Morell's text is based on the First Book of Maccabees. It differs from most of the oratorios in keeping the chorus mainly to a role of setting the scene and summing up at the end of each act or scene, much as in Hercules. There is little overt drama or action until near the end of act II, but the golden flow of Handel's infinite musical inspiration keeps me mesmerised all the way. He displays a formidable box of instrumental tricks in Cleopatra's long aria `Hark! Hark! He strikes the golden lyre', but this is only one in a glorious series of solos until a new note is introduced with the attempt by the Sycophant Courtier to sow discord, after which the general tone becomes not only more varied but more solemn. The chorus `O calumny' that ends act II scene 1 is a very different proposition from the magnificent earlier choruses, and Jonathan's aria `To God who made the radiant sun', and later Cleopatra's `O take me from this hateful light' are among the most awesome that Handel or any man ever conceived.



The part of Balus is an alto part, sung here by Catherine Denley.

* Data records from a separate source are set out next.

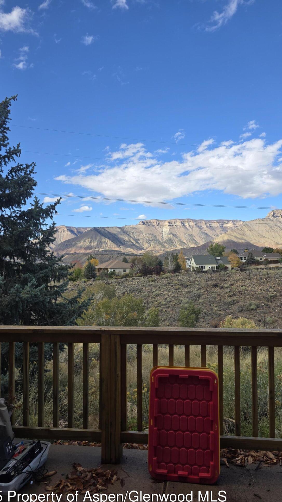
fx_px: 346
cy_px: 260
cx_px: 153
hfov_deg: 44.3
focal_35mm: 26
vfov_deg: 71.9
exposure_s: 1/3084
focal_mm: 6.3
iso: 80
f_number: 1.7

She handles it very well indeed, but the really striking roles are those of the Israelite prince Jonathan and the Egyptian Ptolemy's daughter Cleopatra, superbly put across by Charles Daniels and Lynne Dawson. In fact all five principals are excellent, pure in tone and impeccable in intonation, and so are the three minor parts sung by members of the choir of the King's Consort. The choirs have boy trebles and altos, and their tone is strong, contributing due weight to Handel's choral writing, incomparably the greatest there can ever have been. The instrumentalists are eminent specialists performing to the peak of their talent, and the recorded sound, from 1997, is beyond criticism.



As usual with Robert King's productions, he contributes his own admirable liner note, and both this and the libretto have translations into French and German. He does not actually tell us why the Israelite princes are invoking Mithra in the early stages of the work, but this theological aberration is explained and put right in the sublime aria for Jonathan that I mentioned above, in which Jehovah is restored to his rightful place.



We have the opportunity now to restore Handel to his rightful place also, and my bewilderment at how this supereminent musical creator ever sank below the horizon as he did is only matched by my relief at having lived through the age that is rectifying the matter. Before long my collection of his oratorios will be complete, and that is a project I would like to exhort as many as possible to join me in. There are 17 of them on my counting, which is the `best' I would not know how to assess, but if, say, 13 or 14 of them are equal first this would be one of the 13 or 14."